Efficient Human Pose Estimation with Depthwise Separable Convolution and Person Centroid Guided Joint Grouping
This work addresses the problem of efficient and effective 2D human pose estimation for researchers and practitioners in computer vision, offering an incremental improvement in computational cost and accuracy.
This paper proposes a new ResBlock based on depthwise separable convolution, which can be further enhanced by mixed depthwise convolution, and applies it to human pose estimation. It also introduces a bottom-up multi-person pose estimation method that uses a rooted tree representation with person centroids to group joints. The methods achieve competitive accuracies on the MPII and LSP datasets with low computational costs.

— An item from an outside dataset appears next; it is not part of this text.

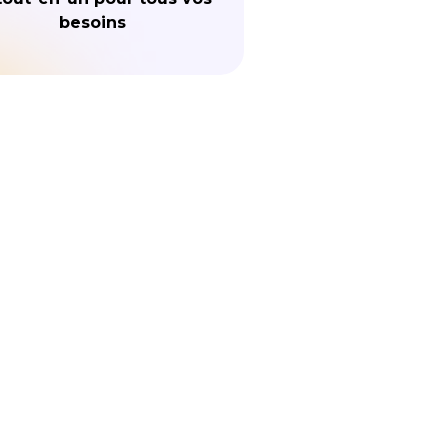
besoins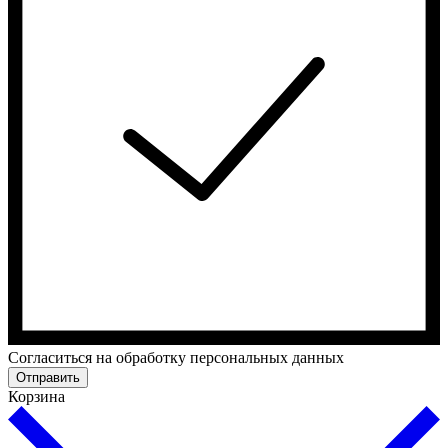
Cогласиться на обработку персональных данных
Отправить
Корзина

In this paper, we propose efficient and effective methods for 2D human pose estimation. A new ResBlock is proposed based on depthwise separable convolution and is utilized instead of the original one in Hourglass network. It can be further enhanced by replacing the vanilla depthwise convolution with a mixed depthwise convolution. Based on it, we propose a bottom-up multi-person pose estimation method. A rooted tree is used to represent human pose by introducing person centroid as the root which connects to all body joints directly or hierarchically. Two branches of sub-networks are used to predict the centroids, body joints and their offsets to their parent nodes. Joints are grouped by tracing along their offsets to the closest centroids. Experimental results on the MPII human dataset and the LSP dataset show that both our single-person and multi-person pose estimation methods can achieve competitive accuracies with low computational costs.